2. Interest on Balance Outstanding:
It’s a universal fact that interest rate on a credit card is highest among all forms of credit facilities even higher than private lending. It can be as high as 42% (annually) or 3.5% (monthly). According to industry estimates, more than 50% of the credit card balance outstanding is not paid on time. These customers are GOD for credit card companies. Let me clarify that it is not necessary that 50% credit card balance outstanding means 50% customers are defaulting/delaying the payment. The amount should be considered in absolute terms only.
I don’t want to make this post data heavy. Assuming everything remains equal. In this case, credit card companies are receiving half the payment (absolute) on time and there is a delay in balance half payment. Therefore for delayed payment credit card companies are charging 42% interest rate. To simplify, we can safely assume that credit card companies are earning interest of 21% of the total outstanding balance. In other words, the amount spent on a credit card by the customers is fetching an interest of 21% to banks. From which line of credit, the bank can generate interest income of 21%. Even if you adjust settlements and written off amount, my guess is that net interest income should be 18% or more.
This explains why one of the leading new age private banks launched credit cards :)
3. Cash Advance Charges:
The credit card users are aware that they can withdraw cash against credit card limit. Normally cash limit is 40% of credit limit. This cash limit can come handy in case of any emergency cash requirement as a short term loan. For example, if my credit limit is Rs 5L then i can withdraw a cash of Rs 2L from my credit card account. I have to bear transaction fees of 2.5% (Min Rs 300). Therefore, if i withdraw 2L then i will be charged transaction fees of Rs 5,000.

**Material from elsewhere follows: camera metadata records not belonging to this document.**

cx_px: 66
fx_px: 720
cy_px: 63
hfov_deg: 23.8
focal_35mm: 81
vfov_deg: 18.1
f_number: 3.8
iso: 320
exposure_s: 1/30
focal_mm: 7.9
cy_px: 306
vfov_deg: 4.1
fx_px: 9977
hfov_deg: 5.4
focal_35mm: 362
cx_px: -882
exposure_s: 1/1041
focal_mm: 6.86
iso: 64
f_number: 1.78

Besides transaction charges, the bank also charges an interest rate of up to 42% (annually) i.e. 3.5% p.m. from the date of withdrawal until the date of full payment.

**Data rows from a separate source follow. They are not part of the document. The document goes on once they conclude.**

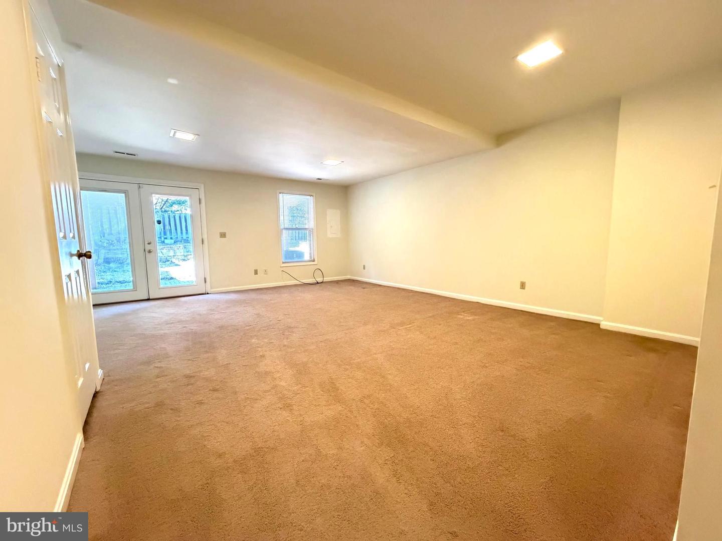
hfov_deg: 102.1
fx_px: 292
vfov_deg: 85.7
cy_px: 270
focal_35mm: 14
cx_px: 361
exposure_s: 1/60
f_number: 2.2
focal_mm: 2.22
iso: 1250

This is one of the costliest loan option and a most profitable option for the bank to lend during an emergency to the customer.
4. Annual and Renewal Fees:
This is normally paid by the customers whose credit card spend is low. In other words, credit card companies charge annual/renewal fees in case customer is using credit card below the threshold limit set by the bank. It helps to recover the cost of providing the service to low usage customers.
5. Miscellaneous Charges:
Besides this, credit card companies also charge some miscellaneous charges like
(a) Late Payment Charges
(b) Charges on over limit. Normally 2.5%.
(c) Payment return charges
(d) Reward redemption fee
(e) Cash processing fee
(f) Reissue of card
Words of Wisdom:
I hope by now you agree with me that “Credit Card is Good if you make the payment on or before Payment Due Date“. If there is a delay the credit card is a worst financial instrument to avail credit facility and may land you in a debt trap. Interest-free credit period of up to 50 days is the only best part of the credit card. How you can utilize this period to your advantage, i explained it in my post, How to use credit cards smartly?
Though the objective of this post is to highlight how credit card companies make money or earn profit but always remember that life is zero sum game. The gain of credit card companies is the loss for a credit card user. Therefore, it is important that you should not contribute to the profit/gain/income of credit card companies :).